:: Record extracts ::

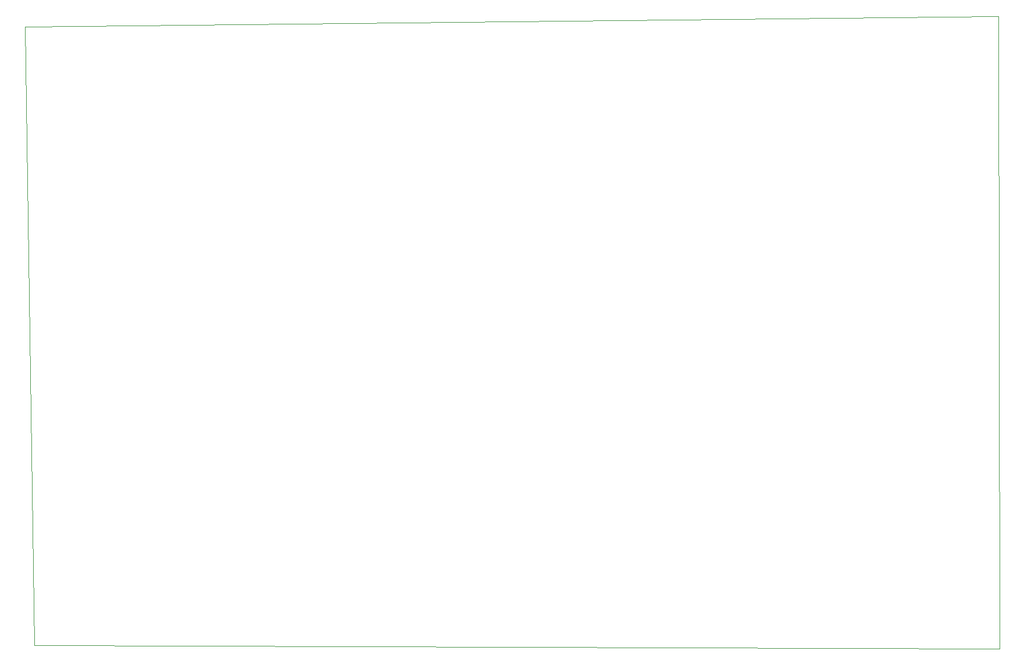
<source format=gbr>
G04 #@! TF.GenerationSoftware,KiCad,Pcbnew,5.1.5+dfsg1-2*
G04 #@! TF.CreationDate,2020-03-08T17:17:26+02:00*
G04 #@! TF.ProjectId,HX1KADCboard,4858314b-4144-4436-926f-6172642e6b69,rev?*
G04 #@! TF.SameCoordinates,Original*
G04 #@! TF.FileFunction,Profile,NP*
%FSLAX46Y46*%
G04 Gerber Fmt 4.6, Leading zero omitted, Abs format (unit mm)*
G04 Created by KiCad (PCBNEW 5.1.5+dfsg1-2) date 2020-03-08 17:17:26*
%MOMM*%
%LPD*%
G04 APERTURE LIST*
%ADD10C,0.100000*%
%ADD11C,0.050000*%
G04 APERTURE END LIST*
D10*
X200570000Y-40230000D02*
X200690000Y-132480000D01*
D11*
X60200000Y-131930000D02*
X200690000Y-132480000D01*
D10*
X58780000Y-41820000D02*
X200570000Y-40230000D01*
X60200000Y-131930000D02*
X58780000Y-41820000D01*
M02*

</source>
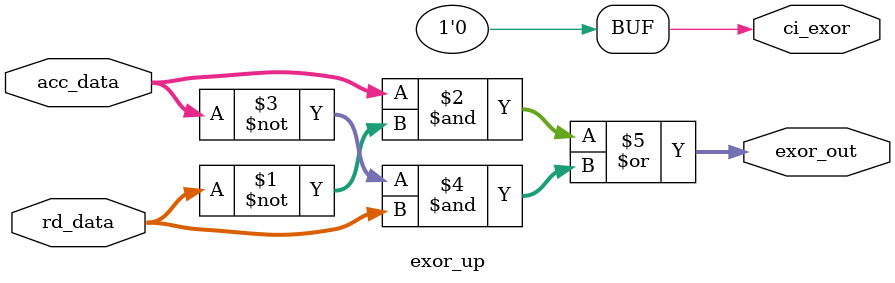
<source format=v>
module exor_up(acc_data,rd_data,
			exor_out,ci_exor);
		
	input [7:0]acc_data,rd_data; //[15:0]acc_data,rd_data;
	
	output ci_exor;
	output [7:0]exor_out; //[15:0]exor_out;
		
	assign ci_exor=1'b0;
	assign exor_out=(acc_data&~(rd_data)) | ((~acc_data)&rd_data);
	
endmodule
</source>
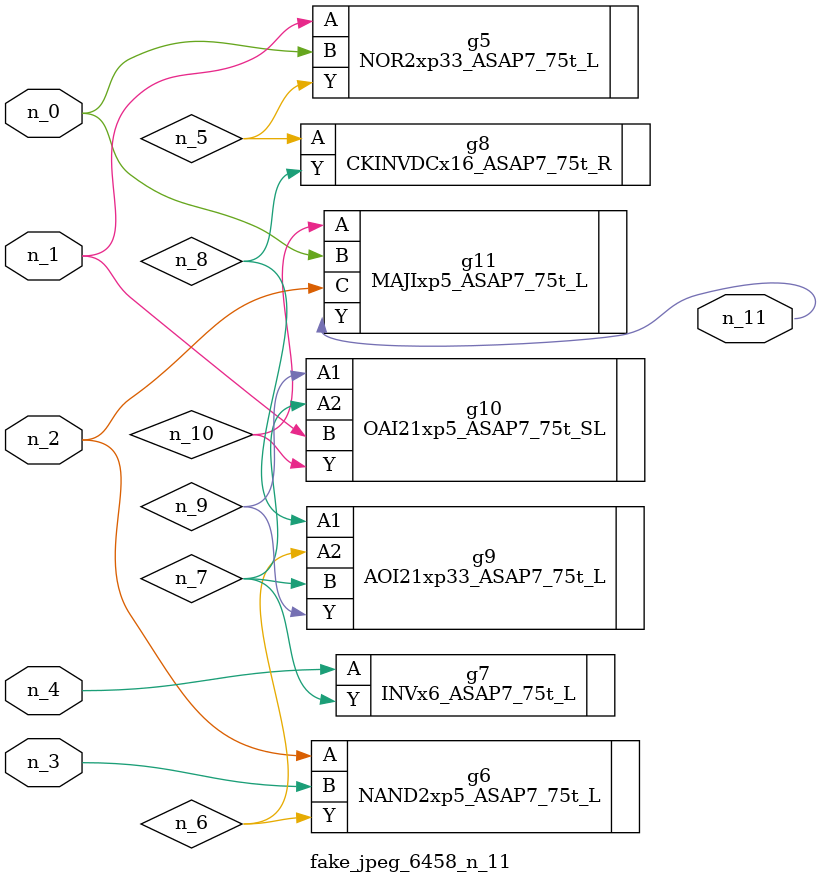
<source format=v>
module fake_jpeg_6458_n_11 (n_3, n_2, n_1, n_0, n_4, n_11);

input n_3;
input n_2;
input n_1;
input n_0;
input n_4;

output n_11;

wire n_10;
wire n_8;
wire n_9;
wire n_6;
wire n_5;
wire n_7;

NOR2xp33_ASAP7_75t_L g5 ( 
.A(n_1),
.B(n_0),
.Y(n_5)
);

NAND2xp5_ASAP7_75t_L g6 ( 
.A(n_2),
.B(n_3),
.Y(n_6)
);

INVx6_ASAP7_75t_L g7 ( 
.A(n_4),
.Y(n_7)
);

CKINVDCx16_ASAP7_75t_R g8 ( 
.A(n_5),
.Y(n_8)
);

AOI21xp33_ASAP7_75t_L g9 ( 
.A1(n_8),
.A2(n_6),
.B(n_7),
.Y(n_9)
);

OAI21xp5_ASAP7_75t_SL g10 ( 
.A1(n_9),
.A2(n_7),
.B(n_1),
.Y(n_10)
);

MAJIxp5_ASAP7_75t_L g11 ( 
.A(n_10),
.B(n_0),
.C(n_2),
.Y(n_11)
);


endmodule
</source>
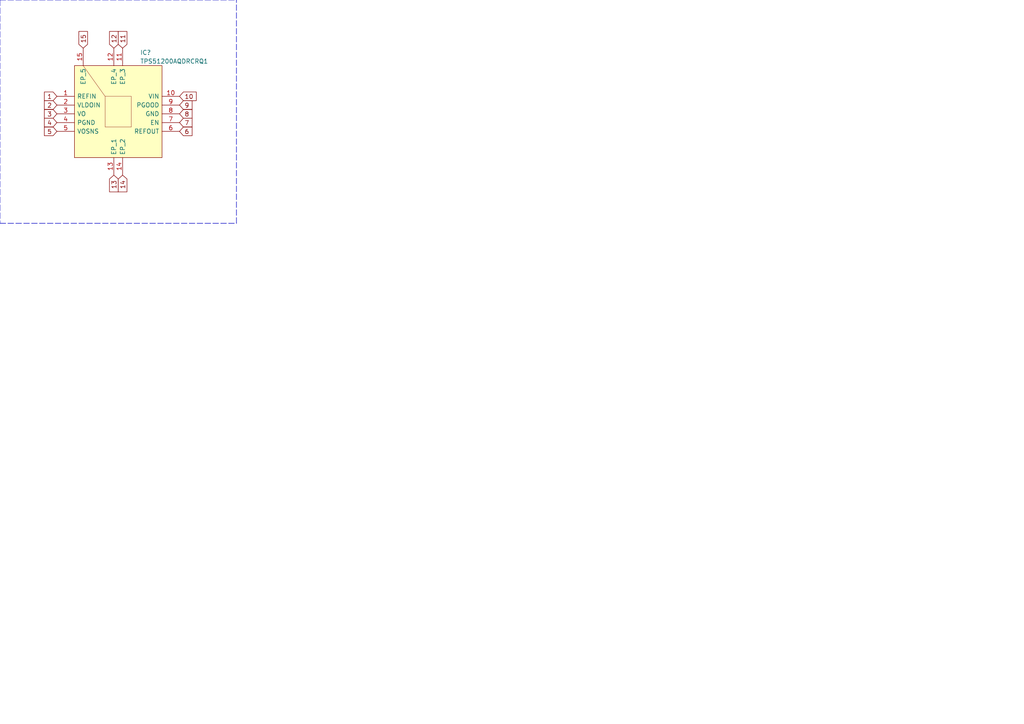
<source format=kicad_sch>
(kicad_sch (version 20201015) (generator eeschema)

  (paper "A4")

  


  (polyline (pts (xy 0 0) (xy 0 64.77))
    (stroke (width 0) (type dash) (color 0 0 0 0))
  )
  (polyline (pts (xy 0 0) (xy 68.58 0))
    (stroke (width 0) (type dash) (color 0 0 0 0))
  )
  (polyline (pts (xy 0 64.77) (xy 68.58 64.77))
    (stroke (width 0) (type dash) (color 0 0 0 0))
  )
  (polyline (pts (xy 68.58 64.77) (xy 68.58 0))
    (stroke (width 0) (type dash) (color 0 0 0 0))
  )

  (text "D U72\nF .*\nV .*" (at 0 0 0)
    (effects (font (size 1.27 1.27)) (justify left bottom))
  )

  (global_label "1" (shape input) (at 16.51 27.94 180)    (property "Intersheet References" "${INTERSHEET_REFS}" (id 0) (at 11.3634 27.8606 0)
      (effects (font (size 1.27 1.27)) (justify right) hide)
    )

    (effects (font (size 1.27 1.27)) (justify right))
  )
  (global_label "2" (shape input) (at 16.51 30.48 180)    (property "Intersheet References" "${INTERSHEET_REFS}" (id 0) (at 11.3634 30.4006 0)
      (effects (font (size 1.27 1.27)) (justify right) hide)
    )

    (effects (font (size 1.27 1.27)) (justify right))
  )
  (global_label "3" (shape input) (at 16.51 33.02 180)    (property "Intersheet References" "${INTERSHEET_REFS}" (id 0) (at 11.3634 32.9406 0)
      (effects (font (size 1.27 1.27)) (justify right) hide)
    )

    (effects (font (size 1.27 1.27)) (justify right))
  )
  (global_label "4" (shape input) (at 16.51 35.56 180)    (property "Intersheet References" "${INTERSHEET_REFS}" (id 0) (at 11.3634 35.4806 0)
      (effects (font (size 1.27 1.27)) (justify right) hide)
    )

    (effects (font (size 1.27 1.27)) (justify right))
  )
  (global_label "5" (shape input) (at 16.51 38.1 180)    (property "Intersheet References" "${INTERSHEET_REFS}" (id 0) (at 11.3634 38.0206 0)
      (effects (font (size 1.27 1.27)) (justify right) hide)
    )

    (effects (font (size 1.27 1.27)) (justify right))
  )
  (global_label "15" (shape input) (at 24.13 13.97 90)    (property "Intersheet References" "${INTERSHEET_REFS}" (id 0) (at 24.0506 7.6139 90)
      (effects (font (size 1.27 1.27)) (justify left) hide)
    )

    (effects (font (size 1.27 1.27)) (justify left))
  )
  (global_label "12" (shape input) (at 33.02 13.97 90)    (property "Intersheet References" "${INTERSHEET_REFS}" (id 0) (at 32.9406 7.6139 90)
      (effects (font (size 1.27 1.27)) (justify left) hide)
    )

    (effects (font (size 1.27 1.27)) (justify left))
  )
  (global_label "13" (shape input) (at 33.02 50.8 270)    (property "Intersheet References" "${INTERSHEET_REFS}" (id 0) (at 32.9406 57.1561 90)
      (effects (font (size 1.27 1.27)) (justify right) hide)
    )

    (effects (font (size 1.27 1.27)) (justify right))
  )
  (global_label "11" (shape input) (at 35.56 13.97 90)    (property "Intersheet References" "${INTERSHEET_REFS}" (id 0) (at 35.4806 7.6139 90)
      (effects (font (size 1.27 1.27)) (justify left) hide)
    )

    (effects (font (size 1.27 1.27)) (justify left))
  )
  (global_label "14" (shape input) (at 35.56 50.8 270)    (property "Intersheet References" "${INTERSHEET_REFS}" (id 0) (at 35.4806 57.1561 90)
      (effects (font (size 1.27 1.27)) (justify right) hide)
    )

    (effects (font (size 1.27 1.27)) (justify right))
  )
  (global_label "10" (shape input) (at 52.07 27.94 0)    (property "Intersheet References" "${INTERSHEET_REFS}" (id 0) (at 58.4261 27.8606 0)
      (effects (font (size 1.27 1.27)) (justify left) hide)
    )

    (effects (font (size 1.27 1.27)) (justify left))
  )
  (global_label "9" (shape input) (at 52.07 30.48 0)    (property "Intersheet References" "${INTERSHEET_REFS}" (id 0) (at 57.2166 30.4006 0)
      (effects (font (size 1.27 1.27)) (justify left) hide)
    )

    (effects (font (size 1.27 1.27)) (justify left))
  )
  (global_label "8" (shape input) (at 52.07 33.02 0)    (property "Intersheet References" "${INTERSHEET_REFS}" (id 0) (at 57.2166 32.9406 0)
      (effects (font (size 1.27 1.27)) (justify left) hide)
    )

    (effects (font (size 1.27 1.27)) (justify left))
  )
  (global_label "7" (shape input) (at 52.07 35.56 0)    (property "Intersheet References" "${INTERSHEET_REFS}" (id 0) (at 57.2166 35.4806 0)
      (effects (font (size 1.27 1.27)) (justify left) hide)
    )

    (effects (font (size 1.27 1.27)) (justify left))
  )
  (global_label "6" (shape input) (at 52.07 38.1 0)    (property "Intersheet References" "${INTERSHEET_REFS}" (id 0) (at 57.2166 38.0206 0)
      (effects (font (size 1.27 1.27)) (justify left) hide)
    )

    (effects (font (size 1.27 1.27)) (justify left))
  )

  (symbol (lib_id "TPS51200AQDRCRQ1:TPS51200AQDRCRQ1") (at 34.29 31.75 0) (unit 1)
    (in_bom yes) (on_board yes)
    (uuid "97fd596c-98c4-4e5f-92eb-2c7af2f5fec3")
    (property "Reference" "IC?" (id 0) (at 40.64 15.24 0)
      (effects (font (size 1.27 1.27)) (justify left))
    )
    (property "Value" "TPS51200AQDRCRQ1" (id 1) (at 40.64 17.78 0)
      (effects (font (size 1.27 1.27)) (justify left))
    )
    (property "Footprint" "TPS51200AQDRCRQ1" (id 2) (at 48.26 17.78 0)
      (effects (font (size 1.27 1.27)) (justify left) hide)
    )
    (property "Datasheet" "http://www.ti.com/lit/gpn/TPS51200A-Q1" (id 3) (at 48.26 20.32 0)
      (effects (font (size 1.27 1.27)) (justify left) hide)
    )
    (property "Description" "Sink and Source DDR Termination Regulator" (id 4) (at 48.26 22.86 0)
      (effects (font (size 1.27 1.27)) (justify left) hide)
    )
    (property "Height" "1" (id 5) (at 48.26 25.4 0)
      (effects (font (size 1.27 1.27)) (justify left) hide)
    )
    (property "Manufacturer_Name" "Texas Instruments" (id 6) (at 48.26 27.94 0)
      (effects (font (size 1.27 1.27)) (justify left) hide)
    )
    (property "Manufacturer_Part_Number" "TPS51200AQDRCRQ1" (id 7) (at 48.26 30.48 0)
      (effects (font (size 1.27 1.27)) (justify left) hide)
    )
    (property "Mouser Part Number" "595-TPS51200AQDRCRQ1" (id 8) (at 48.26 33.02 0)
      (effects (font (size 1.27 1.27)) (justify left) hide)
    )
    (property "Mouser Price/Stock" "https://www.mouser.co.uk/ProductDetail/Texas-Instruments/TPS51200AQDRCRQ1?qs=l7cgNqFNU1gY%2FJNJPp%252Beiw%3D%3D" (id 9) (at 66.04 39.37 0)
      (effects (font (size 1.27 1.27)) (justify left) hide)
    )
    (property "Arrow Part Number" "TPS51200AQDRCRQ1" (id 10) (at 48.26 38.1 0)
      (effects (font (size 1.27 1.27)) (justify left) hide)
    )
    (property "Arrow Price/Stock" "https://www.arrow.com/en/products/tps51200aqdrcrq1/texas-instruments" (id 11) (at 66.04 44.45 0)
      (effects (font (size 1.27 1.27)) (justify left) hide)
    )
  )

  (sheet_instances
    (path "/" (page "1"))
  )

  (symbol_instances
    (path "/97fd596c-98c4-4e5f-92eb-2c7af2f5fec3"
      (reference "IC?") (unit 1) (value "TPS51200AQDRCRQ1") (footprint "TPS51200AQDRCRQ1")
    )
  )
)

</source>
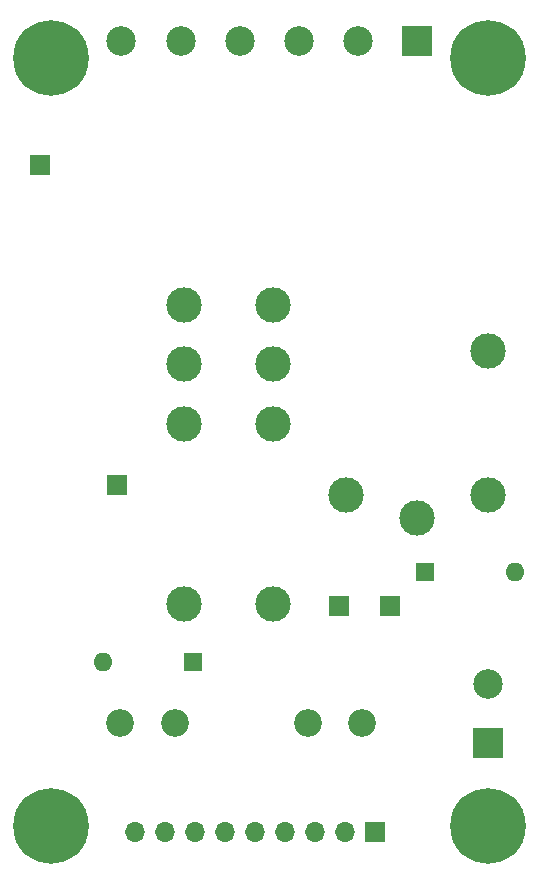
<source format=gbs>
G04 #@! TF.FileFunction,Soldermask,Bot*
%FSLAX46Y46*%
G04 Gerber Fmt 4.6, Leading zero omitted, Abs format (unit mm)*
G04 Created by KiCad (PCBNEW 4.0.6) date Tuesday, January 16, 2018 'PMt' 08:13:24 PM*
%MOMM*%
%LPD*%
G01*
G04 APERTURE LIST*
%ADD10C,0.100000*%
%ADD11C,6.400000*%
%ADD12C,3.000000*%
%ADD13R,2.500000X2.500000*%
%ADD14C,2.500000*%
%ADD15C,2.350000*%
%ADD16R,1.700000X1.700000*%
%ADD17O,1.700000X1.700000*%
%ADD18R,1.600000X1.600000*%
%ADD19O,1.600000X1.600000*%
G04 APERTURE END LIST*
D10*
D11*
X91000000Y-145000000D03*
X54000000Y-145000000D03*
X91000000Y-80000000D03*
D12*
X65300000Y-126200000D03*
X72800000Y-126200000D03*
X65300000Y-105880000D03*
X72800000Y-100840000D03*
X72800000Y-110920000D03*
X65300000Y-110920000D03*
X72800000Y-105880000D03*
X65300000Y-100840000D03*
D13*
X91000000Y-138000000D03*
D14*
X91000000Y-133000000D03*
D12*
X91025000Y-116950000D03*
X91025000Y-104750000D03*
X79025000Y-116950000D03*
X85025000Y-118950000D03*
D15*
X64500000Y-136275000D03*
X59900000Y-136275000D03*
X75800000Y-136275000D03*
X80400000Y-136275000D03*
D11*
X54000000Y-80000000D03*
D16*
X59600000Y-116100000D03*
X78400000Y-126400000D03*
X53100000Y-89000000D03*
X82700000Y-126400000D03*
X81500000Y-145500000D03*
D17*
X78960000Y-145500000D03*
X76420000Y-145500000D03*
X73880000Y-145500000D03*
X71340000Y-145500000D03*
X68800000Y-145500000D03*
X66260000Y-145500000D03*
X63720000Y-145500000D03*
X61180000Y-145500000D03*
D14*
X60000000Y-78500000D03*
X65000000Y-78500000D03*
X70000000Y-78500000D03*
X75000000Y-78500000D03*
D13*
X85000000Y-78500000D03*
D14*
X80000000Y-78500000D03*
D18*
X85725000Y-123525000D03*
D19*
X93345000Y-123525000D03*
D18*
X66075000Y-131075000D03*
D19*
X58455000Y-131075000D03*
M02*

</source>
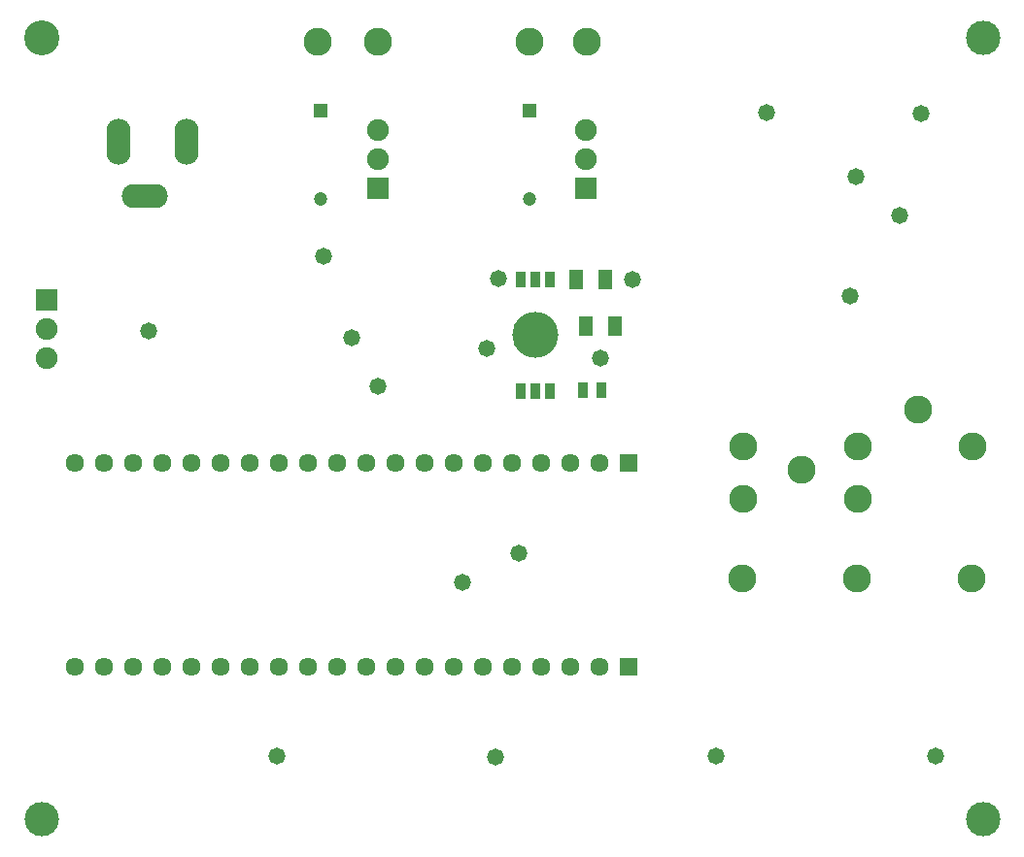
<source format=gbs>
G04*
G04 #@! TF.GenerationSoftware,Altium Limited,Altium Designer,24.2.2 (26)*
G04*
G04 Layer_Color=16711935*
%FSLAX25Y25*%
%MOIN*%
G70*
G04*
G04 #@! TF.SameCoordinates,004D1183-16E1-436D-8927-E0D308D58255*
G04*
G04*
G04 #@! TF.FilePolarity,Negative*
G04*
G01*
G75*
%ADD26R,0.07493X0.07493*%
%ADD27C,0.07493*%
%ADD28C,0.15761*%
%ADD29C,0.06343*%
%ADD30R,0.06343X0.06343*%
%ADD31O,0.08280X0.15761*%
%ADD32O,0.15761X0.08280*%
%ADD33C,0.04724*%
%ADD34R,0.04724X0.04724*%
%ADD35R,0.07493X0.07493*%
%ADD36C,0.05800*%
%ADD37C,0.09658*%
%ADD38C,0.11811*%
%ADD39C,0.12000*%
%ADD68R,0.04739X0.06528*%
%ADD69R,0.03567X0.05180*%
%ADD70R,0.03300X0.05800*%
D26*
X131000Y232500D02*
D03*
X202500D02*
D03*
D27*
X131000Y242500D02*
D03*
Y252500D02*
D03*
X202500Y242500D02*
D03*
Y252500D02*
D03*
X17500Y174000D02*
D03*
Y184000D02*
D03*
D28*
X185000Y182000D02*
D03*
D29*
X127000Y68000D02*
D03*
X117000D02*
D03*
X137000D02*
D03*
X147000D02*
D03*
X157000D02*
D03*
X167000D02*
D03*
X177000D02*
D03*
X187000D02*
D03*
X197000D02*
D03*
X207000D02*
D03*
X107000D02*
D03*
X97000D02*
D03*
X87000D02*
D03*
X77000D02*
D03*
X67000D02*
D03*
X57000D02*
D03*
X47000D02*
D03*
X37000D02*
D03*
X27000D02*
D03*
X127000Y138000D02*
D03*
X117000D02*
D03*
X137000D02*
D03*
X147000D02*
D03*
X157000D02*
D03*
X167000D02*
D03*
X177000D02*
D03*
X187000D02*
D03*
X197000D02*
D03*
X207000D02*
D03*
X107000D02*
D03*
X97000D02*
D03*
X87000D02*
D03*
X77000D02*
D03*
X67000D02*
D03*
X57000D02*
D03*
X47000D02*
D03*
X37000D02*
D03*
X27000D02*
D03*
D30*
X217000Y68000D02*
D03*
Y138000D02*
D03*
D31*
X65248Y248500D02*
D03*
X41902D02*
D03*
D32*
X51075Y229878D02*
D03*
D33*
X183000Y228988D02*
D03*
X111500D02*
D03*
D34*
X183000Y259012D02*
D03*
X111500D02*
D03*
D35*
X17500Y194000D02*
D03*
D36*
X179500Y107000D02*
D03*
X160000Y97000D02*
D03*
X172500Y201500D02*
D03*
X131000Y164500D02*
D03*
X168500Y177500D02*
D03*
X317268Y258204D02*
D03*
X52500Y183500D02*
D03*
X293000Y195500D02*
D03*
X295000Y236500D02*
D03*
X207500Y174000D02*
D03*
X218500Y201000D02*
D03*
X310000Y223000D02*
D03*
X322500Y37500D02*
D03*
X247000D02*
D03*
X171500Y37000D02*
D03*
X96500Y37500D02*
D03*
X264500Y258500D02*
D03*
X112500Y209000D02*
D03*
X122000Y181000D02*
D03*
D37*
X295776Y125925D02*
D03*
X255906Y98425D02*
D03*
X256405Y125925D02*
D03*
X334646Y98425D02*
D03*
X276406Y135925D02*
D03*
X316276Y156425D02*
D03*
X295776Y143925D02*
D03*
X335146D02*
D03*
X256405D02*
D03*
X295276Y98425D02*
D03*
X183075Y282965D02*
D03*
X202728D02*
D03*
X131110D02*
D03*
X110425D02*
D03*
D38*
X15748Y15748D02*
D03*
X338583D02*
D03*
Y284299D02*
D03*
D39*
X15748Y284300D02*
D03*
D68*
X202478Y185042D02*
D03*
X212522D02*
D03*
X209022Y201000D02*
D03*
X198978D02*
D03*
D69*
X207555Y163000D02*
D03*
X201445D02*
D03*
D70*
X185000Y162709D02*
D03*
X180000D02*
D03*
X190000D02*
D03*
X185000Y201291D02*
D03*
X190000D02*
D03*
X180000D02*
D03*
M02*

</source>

:::

About this task:
With "GenerationSoftware" as the string to find, copy every line of the records that holds it.

Answer to the problem:
G04 #@! TF.GenerationSoftware,KiCad,Pcbnew,5.1.5+dfsg1-2*
G04 #@! TF.GenerationSoftware,Altium Limited,Altium Designer,24.2.2 (26)*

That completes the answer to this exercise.